===== DATA EXTRACT =====

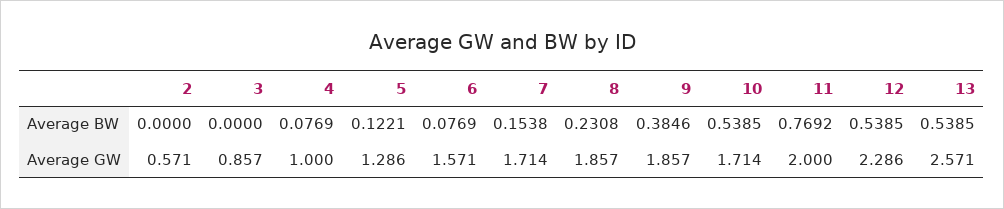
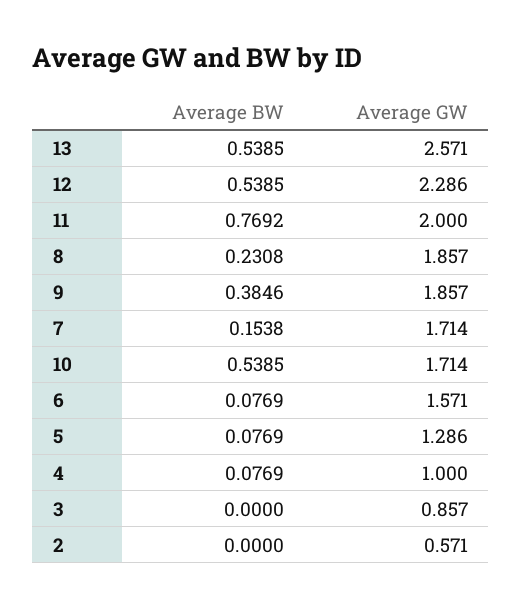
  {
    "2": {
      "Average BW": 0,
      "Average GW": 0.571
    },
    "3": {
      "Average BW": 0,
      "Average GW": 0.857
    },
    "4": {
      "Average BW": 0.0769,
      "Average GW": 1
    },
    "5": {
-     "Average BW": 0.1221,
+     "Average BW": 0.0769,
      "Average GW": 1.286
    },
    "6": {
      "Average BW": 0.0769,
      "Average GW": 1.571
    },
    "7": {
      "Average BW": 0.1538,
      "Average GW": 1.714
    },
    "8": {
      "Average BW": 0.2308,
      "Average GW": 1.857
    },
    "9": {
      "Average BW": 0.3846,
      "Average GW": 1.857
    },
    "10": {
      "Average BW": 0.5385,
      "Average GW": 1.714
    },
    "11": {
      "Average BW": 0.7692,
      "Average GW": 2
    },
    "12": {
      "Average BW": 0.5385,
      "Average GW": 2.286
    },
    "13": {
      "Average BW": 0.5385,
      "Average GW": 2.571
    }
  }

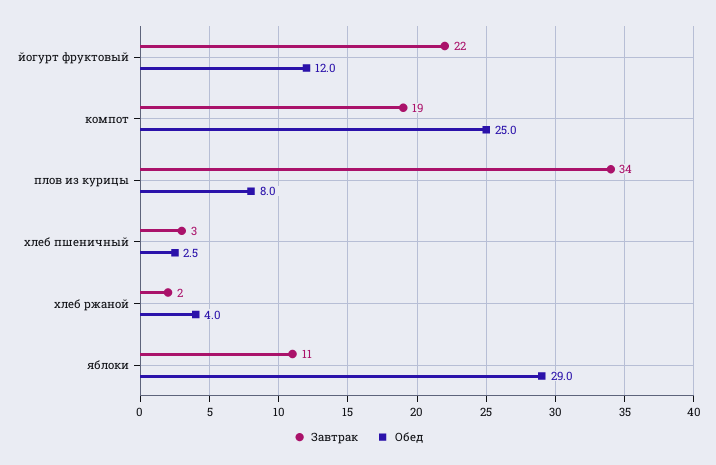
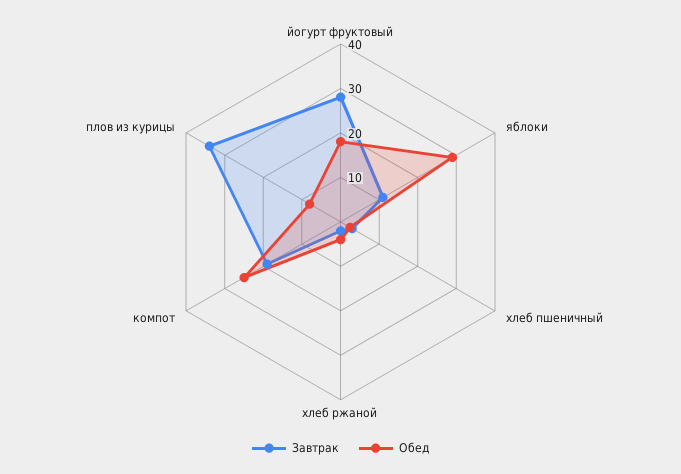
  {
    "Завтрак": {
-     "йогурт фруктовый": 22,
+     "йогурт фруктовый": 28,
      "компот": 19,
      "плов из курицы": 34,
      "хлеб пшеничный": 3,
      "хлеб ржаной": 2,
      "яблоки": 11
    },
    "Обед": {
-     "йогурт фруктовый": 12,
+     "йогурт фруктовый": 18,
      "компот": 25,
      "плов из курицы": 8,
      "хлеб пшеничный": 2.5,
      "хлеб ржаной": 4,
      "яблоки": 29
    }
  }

=====

THE TASK » The listing is to be repeated word for word, with all pictures omitted.

COMPLETED TASK »
  {
    "2": {
      "Average BW": 0,
      "Average GW": 0.571
    },
    "3": {
      "Average BW": 0,
      "Average GW": 0.857
    },
    "4": {
      "Average BW": 0.0769,
      "Average GW": 1
    },
    "5": {
-     "Average BW": 0.1221,
+     "Average BW": 0.0769,
      "Average GW": 1.286
    },
    "6": {
      "Average BW": 0.0769,
      "Average GW": 1.571
    },
    "7": {
      "Average BW": 0.1538,
      "Average GW": 1.714
    },
    "8": {
      "Average BW": 0.2308,
      "Average GW": 1.857
    },
    "9": {
      "Average BW": 0.3846,
      "Average GW": 1.857
    },
    "10": {
      "Average BW": 0.5385,
      "Average GW": 1.714
    },
    "11": {
      "Average BW": 0.7692,
      "Average GW": 2
    },
    "12": {
      "Average BW": 0.5385,
      "Average GW": 2.286
    },
    "13": {
      "Average BW": 0.5385,
      "Average GW": 2.571
    }
  }

  {
    "Завтрак": {
-     "йогурт фруктовый": 22,
+     "йогурт фруктовый": 28,
      "компот": 19,
      "плов из курицы": 34,
      "хлеб пшеничный": 3,
      "хлеб ржаной": 2,
      "яблоки": 11
    },
    "Обед": {
-     "йогурт фруктовый": 12,
+     "йогурт фруктовый": 18,
      "компот": 25,
      "плов из курицы": 8,
      "хлеб пшеничный": 2.5,
      "хлеб ржаной": 4,
      "яблоки": 29
    }
  }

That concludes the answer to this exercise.